Bet365 defends online gambling operation in China

8 October 2014

Online gambling operator Bet365 said that its internet gambling operations in China are breaking no laws despite the country having outlawed betting in all but a number of controlled scenarios.

The operator’s claim comes in response to a report by the Guardian newspaper, which said that despite having no physical presence in China, Bet365 has one of the most successful online gambling services accessible from inside the country.

Evidence collected by the newspaper suggests that a number of Chinese Bet365 customers have been detained for interacting with online betting firms while Bet365 also often changes its website’s address in the country to side-step attempts by local regulators to shut sites down.

In addition, the operator has set up a call centre in the UK staffed by Chinese-speaking workers, while a complex system has also been constructed to allow Bet365 to take bets in the Chinese renminbi currency.

The newspaper also said that of the £1.3 billion (€1.7 billion/$2.1 billion) won by gamblers in 2013, only half of this came from countries in which Bet365 is licensed and although this does not imply the rest was won in markets where the operator is not licensed, analysts suggest a large proportion came from the Chinese market.

One former Bet365 employee said that it was “100% true” that the operator regularly changed the name of websites to avoid local authorities shutting them down, whilst another former staff member said there is nothing the Chinese government can do to block websites.

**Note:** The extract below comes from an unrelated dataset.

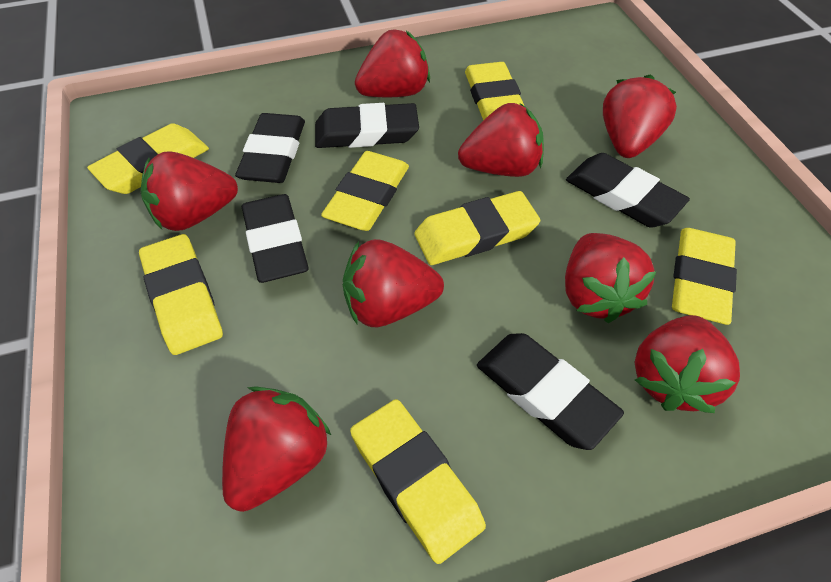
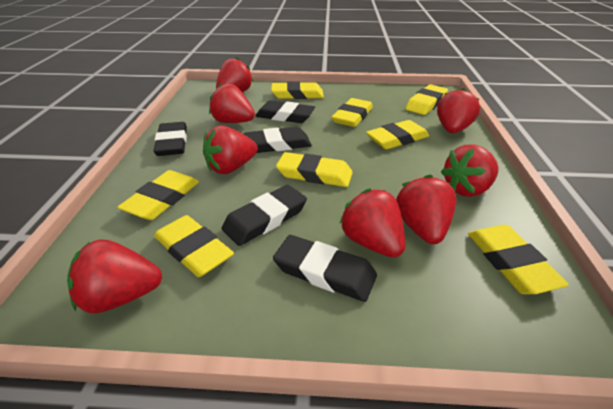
yellow eraser: [87,123,209,194] [139,234,223,355] [321,151,409,231] [350,399,486,564] [414,191,540,265] [465,62,524,121] [672,228,737,325] = 7 -> [118,170,199,220] [154,215,234,277] [271,82,324,99] [276,152,353,187] [332,98,373,127] [366,120,429,149] [406,84,448,115] [468,225,569,294] = 8

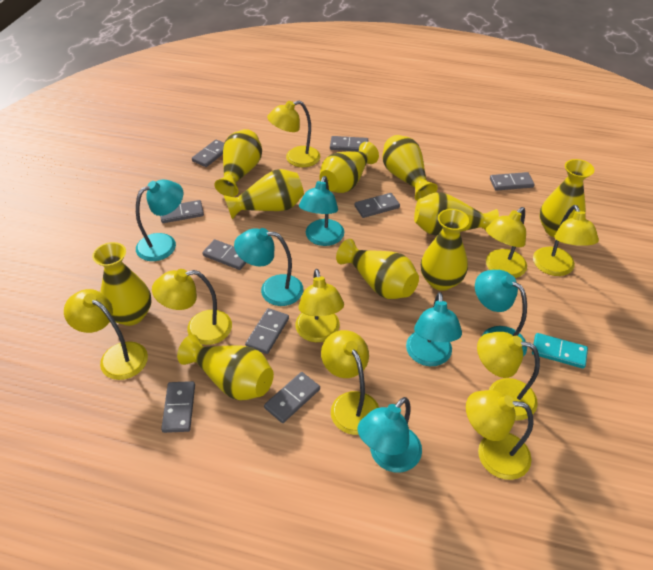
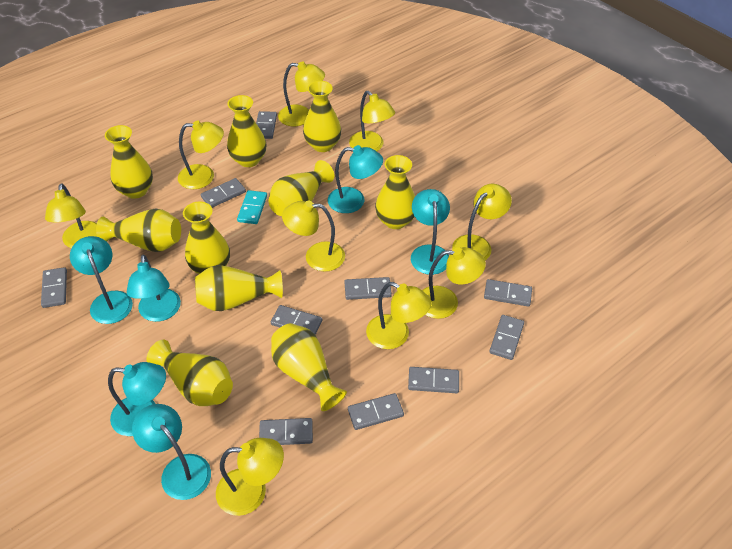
grey domino: [160,200,204,223] [161,381,195,433] [192,139,224,167] [202,239,246,270] [245,308,289,354] [264,372,320,423] [330,136,368,151] [354,193,400,218] [490,172,535,191] = 9 -> [41,267,67,308] [201,178,246,208] [256,111,277,139] [259,418,313,445] [271,305,322,335] [344,277,392,300] [348,393,404,430] [408,367,459,393] [484,279,532,307] [489,315,524,360] = 10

In response to the report, Bet365 said in a statement: “Bet365 takes its legal and regulatory obligations very seriously and is licensed to undertake its activities by relevant regulatory authorities across a variety of jurisdictions and is compliant with all applicable legislation.

“There is no legislation that expressly prohibits the supply of remote gambling services into China by operators who are based outside China.

“Bet365 has no people, assets or infrastructure in China and does not engage any agents, aggregators or intermediaries, for any purpose, in China.

“In the view of bet365, and its lawyers, Chinese law does not extend to the provision of services into China by gambling operators and service providers who themselves have no nexus with the territory. Any allegation of illegality on the part of bet365 is therefore untrue.”

The operator also said it does not receive “renminbi from payment processors or otherwise”, and that it is not aware of “anyone in China being prosecuted for using its services”.

In 2005, China published judicial interpretations in relation to article 303 of its criminal law, which already stated: “Whoever, for the purpose of reaping profits, assembles a crowd to engage in gambling, opens a gambling house or makes an occupation of gambling is to be sentenced to not more than three years of fixed-term imprisonment, criminal detention or control, in addition to a fine”.

The interpretation added: “Whoever, for the purpose of reaping profits, sets up gambling websites on the internet or acts as an online gambling agent will be regarded as ‘opening gambling houses’ and will be punished according to article 303 of the criminal law”.

Meanwhile, Bet365 has confirmed in a notice to its customers in Romania that it intends to temporarily withdraw from the country.

The company said it will not accept new registrations from players in the country and has also removed Romania from the list of countries in which potential customers can register.

Bet365 said: “We are currently reviewing our position in Romania and decided to stop accepting new clients living in Romania at the moment.

“(We) hope to have more information in the future. We apologise for any inconvenience caused.”